Parallèlement, Terry Duffy, du CME, a averti que toute tentative de manipulation des produits dérivés pétroliers « éroderait la confiance des investisseurs » dans les marchés des matières premières qui sous-tendent le système financier mondial. L’administration a entendu cet avertissement et a fait marche arrière. Elle ne dispose d’aucun outil de manipulation des produits dérivés. Elle ne dispose d’aucun outil d’assurance fonctionnel. Elle ne dispose d’aucun mécanisme d’accompagnement opérationnel. Ses réserves ne durent que 28 jours et ses menaces produisent l’effet inverse de celui escompté.

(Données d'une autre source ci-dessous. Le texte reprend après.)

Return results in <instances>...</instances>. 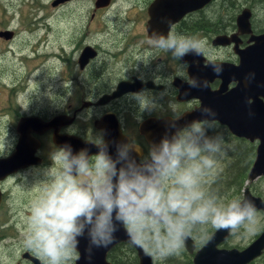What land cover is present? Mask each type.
I'll list each match as a JSON object with an SVG mask.
<instances>
[{
  "label": "flooded vegetation",
  "instance_id": "1",
  "mask_svg": "<svg viewBox=\"0 0 264 264\" xmlns=\"http://www.w3.org/2000/svg\"><path fill=\"white\" fill-rule=\"evenodd\" d=\"M96 1L69 0L54 6H73L72 20L75 18V9L79 6L82 27L81 30H76V24L73 27L69 24L64 44L59 43L58 33V46L53 53V86H56V94L52 103L45 104L39 99L24 98V93L20 90L22 81L10 87L9 98L4 109L0 111V121L8 137V146L4 152H0V159L10 157L19 144L21 135L18 125L21 120L32 118L47 123L56 119L50 129L28 127L30 135L39 143L35 156L41 160L40 163L18 169L0 179V264H43L39 256L23 246L29 206L39 196L45 180L42 176L30 175V172L48 170L52 166L51 155L57 148L62 147L61 137H74L95 145L97 139L106 141L104 132L112 130L111 134L116 136L119 131L128 139V143L135 141L140 145L143 155H147L149 146L140 132L144 121L149 118H173L185 112H194L200 107L201 100L198 96L202 97L201 94L209 97L215 93L217 98L219 95H226L236 85L231 73L229 75L227 71L239 66L241 53L255 48L264 51V45L255 46L256 39L264 37V16H255L253 0H207L201 7L185 11L174 21H171V15L163 13L161 3L153 7L154 17L150 18L147 7L155 0H121L130 7L116 11L112 29L105 18L111 16L110 10L113 9L115 0H110L107 7L97 9ZM258 3L264 10V4L260 1ZM243 4L246 6H241ZM244 10L247 12L242 15ZM98 17L103 21V29L93 30L91 26ZM15 24L13 19L7 20L5 26L0 28V34L6 33L0 39L8 43L6 55L1 56V59L6 56L9 62L10 56L19 58L12 63L14 69L10 65L13 72L9 70L8 77L20 76L24 77L23 80L29 76L35 78L42 71L37 62L40 50L32 49L30 54L33 66L26 76H21L14 70L21 69L23 58L28 57L25 53L21 54L24 51H19L15 45H20L23 32L33 33L38 30V25L31 31H23L19 27L16 30ZM153 31L165 36L169 33L195 36L206 41L202 56L189 54L183 59L191 65L188 74L207 80V88H189L186 76L179 66L182 61L174 60L170 53L158 50L149 42L148 36ZM210 63L222 65L223 72L219 77L212 72ZM34 65L39 71L34 70ZM3 76L6 73L0 74V78ZM119 85L126 86L125 92L112 98ZM62 86H65L63 97ZM260 100L264 105V99ZM220 104L218 101V109ZM210 128L226 133L234 142L242 143L240 154L241 161H245L244 167L251 161L257 142L233 136L226 125L217 121L207 129ZM54 135L58 136L57 144L53 141ZM114 140L116 137L112 138L113 142ZM80 150L82 148L73 147L74 154ZM88 154L94 155L89 151ZM195 246L194 243V250H197ZM131 248L126 242L117 243L107 252L108 262L116 264L111 257L125 258L126 249L131 255ZM132 249L138 264L136 251ZM186 255L191 259L192 254ZM151 261L153 264V259Z\"/></svg>",
  "mask_w": 264,
  "mask_h": 264
},
{
  "label": "clouds",
  "instance_id": "2",
  "mask_svg": "<svg viewBox=\"0 0 264 264\" xmlns=\"http://www.w3.org/2000/svg\"><path fill=\"white\" fill-rule=\"evenodd\" d=\"M148 40L174 60L182 61L179 66L189 88L208 87L207 80L188 74L191 65L183 59L189 54L202 56L205 40L156 31ZM209 65L216 76L222 74L221 64ZM254 78L255 73H248L246 85ZM234 84L238 82L234 80ZM201 114L216 116L208 107L201 108ZM214 122L193 121L166 134L159 143L151 144L147 155L135 141L117 145L115 158L103 139L95 140L98 151L94 155L87 149L74 154L70 145L57 148L40 195L30 203L23 246L43 264H74L81 257L80 240L85 239L83 255L91 264L97 250L116 242L121 228L131 245L161 260L178 254L193 230L203 226L255 234L260 221L252 201L234 198L219 203L205 187L206 178L223 154V139L206 135ZM4 150L5 138L0 139V151Z\"/></svg>",
  "mask_w": 264,
  "mask_h": 264
},
{
  "label": "water",
  "instance_id": "3",
  "mask_svg": "<svg viewBox=\"0 0 264 264\" xmlns=\"http://www.w3.org/2000/svg\"><path fill=\"white\" fill-rule=\"evenodd\" d=\"M67 1L69 0H54L52 6L54 7L59 3ZM206 1L207 0H155L147 7V12L150 15V18H153V7H157V3H161L163 13H165V15H171V21H174L177 20V18H180L181 14L185 11L189 12L196 7L199 8L205 4ZM109 4L110 0H97L95 7L96 9L103 8L107 7ZM244 12L246 13L247 11L244 10L242 15ZM146 28L147 30L149 29L148 23L146 24ZM1 35L4 37L6 36V33L0 34V37H2ZM256 40L257 42L255 46L264 45V37H258ZM241 55L239 66L232 67V71H227V74L230 72L231 75H229L231 78L238 82L229 93L226 95H219L218 98L215 93L214 96L209 95V97H203V94H201L202 97L198 96L201 100L200 107L194 112H185L184 114L180 116L177 115L173 118L162 117L157 120L149 118L144 121V124L140 127V132L145 137L148 146L150 147L153 143H159L161 138L166 134L171 135L177 129H182L190 125L193 121H210L214 119L219 124L226 125L228 131L233 136L235 135L239 138L248 139L251 142H257L254 151V158L246 175L247 182L254 181L264 175V105L262 100H260L264 99V51L255 48L251 51H243ZM248 73H255V78L251 84L246 85L244 78ZM125 90L126 86L119 85L111 97H117L124 93ZM248 100L252 101L251 105L247 104ZM218 101L221 103L219 109L216 107ZM203 107L211 108L216 113V116L211 118L202 115L201 108ZM249 112L253 113V115L249 116ZM55 121L56 119H52L45 123L32 118H25L20 121L18 131L21 135V139L15 148L14 153L10 157L0 159V179L16 172L18 169L38 165L40 163L41 160L35 156L39 143L30 135L28 127L50 129L54 126ZM172 125H175V127H172ZM111 133L112 130L111 132H104V138L106 140L105 143L109 146V154L115 158L116 146L128 143V139L119 131L116 136ZM113 137H116V140H114L115 143L112 141ZM53 141L57 144L58 136L54 135ZM60 141L62 146L70 145L72 150L73 147H78L87 149L92 154H96L98 151L95 145L89 142H84L78 138L61 137ZM132 155L138 161L139 156L135 153ZM240 197L252 201L258 209V212L264 213V201L259 197L252 195L249 187L244 186L242 189V196ZM229 235L230 233L227 231L214 229V231L203 242V245L197 250H194V242L189 237L185 241L183 249L187 254H192V264H249L253 259H257L262 255L264 251V225L261 231L251 239L248 245L239 249L231 247L226 249L219 247V245L227 240ZM116 237L117 239L115 243L95 252L91 264H112L107 260V252L119 242L130 244L128 236L122 228L116 233ZM86 244L87 241L85 239L80 240L79 251L81 257L75 261V264H87L83 255ZM131 246L136 251L138 264H152V257L146 254L143 249L133 245ZM34 262L37 261L34 260Z\"/></svg>",
  "mask_w": 264,
  "mask_h": 264
},
{
  "label": "rangeland",
  "instance_id": "4",
  "mask_svg": "<svg viewBox=\"0 0 264 264\" xmlns=\"http://www.w3.org/2000/svg\"><path fill=\"white\" fill-rule=\"evenodd\" d=\"M53 1L54 0H0V28L1 26H5L7 20L12 19L13 22H16V30H18L19 27L23 31H31L34 26L38 25V30H34V32L36 31L35 33L23 32V34H21L22 37L20 45H15L16 48L18 47L19 51H24L21 54L25 53V55L29 59L24 57V64L21 66V69L14 71L19 72L21 76H24L25 74L29 73L31 67L33 66L31 64L32 55L30 54L32 49L40 50V57L37 59V62L40 67H42L41 73L35 76V78H30L29 76L27 79L23 80L24 77L22 78L20 76L17 78L8 77L9 70L10 72H13V70L11 69L12 63H14L15 59L19 58H11L10 56V60L8 58L9 62L5 58L6 56L1 59V56L6 55L8 43L3 39H0V71L6 73V76L0 78V111L4 109L6 101L9 98L10 87L22 81L23 86L20 88V90L23 91L25 96L24 98L30 100L39 99L45 104H51L52 100L55 97L56 86H53L55 61L53 53L58 46L56 42L58 33L60 34L59 43L64 44V39L68 35L69 24H71L72 27L73 24L74 26L76 24V30H81L82 19L80 20L79 18V6L76 7L75 18L74 20H72L71 16L74 13L73 6L66 5L60 8H56L52 6ZM256 2L258 1L253 0L252 4L255 16H260V18H262L264 16V10L262 8V5H258V3ZM241 6L246 5L243 4ZM128 7H130V5L127 6L123 4L121 0H115L113 9L110 10V12H112L111 16L105 18L107 24L110 23V29H112L113 24H115L114 15L116 11H119L122 8L126 9ZM133 11L135 10L133 9ZM91 27H93V30L103 29L102 19L100 20V17H98L93 26ZM15 43L16 42H14V44ZM15 51L17 50L15 49ZM37 69L38 68H34V70ZM2 72H0V74H4ZM4 85L7 87H5ZM13 93L15 92H11V94ZM64 93L65 86H62V97ZM206 135L209 137L219 136L223 139V154L220 155V157L218 158L217 168L206 178L205 185L206 189L218 198V202L227 203L231 199L241 198L240 196H242V189L244 188V186L249 187L252 195L255 193H259L262 194L261 197H264V175L260 176L254 181L247 182V180H245V182L241 184L242 187L239 188L237 185L238 183L235 184V174L238 169L243 168V165L245 163V161H241L242 157L240 152L242 149L240 148H242V143L239 141L234 142L230 140L226 133H219V131L213 128L207 129ZM4 138L6 146H8V137L6 136L5 128L2 122L0 121V139ZM253 157L251 156L250 162L253 161ZM46 171L47 170H35L30 172V175L35 177L42 176L44 179H46ZM246 172L248 173V169ZM261 197L259 198L262 199ZM258 219L260 221V224L259 229L255 234H246L243 230L234 234L230 233L227 240L223 243V245H219V247L223 246L221 248L227 249L231 247L239 249L248 245L251 239L254 238L261 231L264 225V213L258 212ZM213 231L214 228H212L210 225L194 229L190 237L193 239L196 245L195 247L199 248L201 245H203V242ZM125 252L126 254H128L127 249L125 250ZM186 257L189 258V256L186 255L184 249H182L178 254L167 257L165 259L161 260L154 257H152V259L153 264H183L182 262L186 260ZM254 264H262V259L254 262Z\"/></svg>",
  "mask_w": 264,
  "mask_h": 264
},
{
  "label": "trees",
  "instance_id": "5",
  "mask_svg": "<svg viewBox=\"0 0 264 264\" xmlns=\"http://www.w3.org/2000/svg\"><path fill=\"white\" fill-rule=\"evenodd\" d=\"M255 1H258V2L260 1L261 3L264 4V0H255ZM258 2H256V3H258ZM258 5L261 6L260 3H258ZM249 164H250V162H247V165L245 167L243 166L242 169H238V171L235 174L234 181H235V184L238 183L237 184L238 188L242 187L241 184H243V182H245V180H246V173H247L246 171L248 169ZM253 195L257 196V197H261L262 194L255 193ZM261 198L264 201V197H261ZM130 253H131V255L126 254L127 256L125 258L123 257V258H120V259H115L114 257H111V260L114 263H116V264H137V260H136V258L134 256V251H133L132 248L130 249ZM187 258L188 257H186V260H184V262H182V263L183 264H192L190 259L189 258L187 259ZM260 259H262V264H264V251H263L262 255L259 258L253 259L252 262L249 263V264H254V262H256V261H258Z\"/></svg>",
  "mask_w": 264,
  "mask_h": 264
},
{
  "label": "bare ground",
  "instance_id": "6",
  "mask_svg": "<svg viewBox=\"0 0 264 264\" xmlns=\"http://www.w3.org/2000/svg\"><path fill=\"white\" fill-rule=\"evenodd\" d=\"M36 65V64H35ZM36 68V67H35Z\"/></svg>",
  "mask_w": 264,
  "mask_h": 264
}]
</instances>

Le Bitcoin s’échange à 71 500 $, en hausse de 7 % sur le mois, tandis que l’or recule de 1,2 %. Les entrées nettes d’ETF ont atteint 619 millions de dollars au cours de la semaine se terminant le 8 mars. Cet actif à offre fixe surperforme la protection traditionnelle contre l’inflation car le marché intègre déjà ce que l’avertissement du CME a clairement indiqué : l’État ne peut intervenir sur les marchés des matières premières, les réserves sont limitées, les services d’escorte ne sont pas prêts, les assurances ne sont pas acceptées et la seule réponse monétaire restante consiste en des dépenses publiques qui dévaluent la monnaie dans laquelle le pétrole est coté. Le Bitcoin ne transite pas par le système d’Ormuz. Il n’a pas besoin d’un club de protection et d’indemnisation. Il n’a pas besoin de faire preuve de courage.

Le plan visant à provoquer la plus grande perturbation énergétique de l’histoire repose sur des menaces qui se retournent contre leurs auteurs, des réserves qui expirent, une assurance que personne n’accepte, des escortes qui n’existent pas encore et une invitation faite aux civils à risquer leur vie dans un détroit miné, sur la seule assurance d’un président dont le propre gouvernement est incapable de s’entendre sur la présence de ces mines.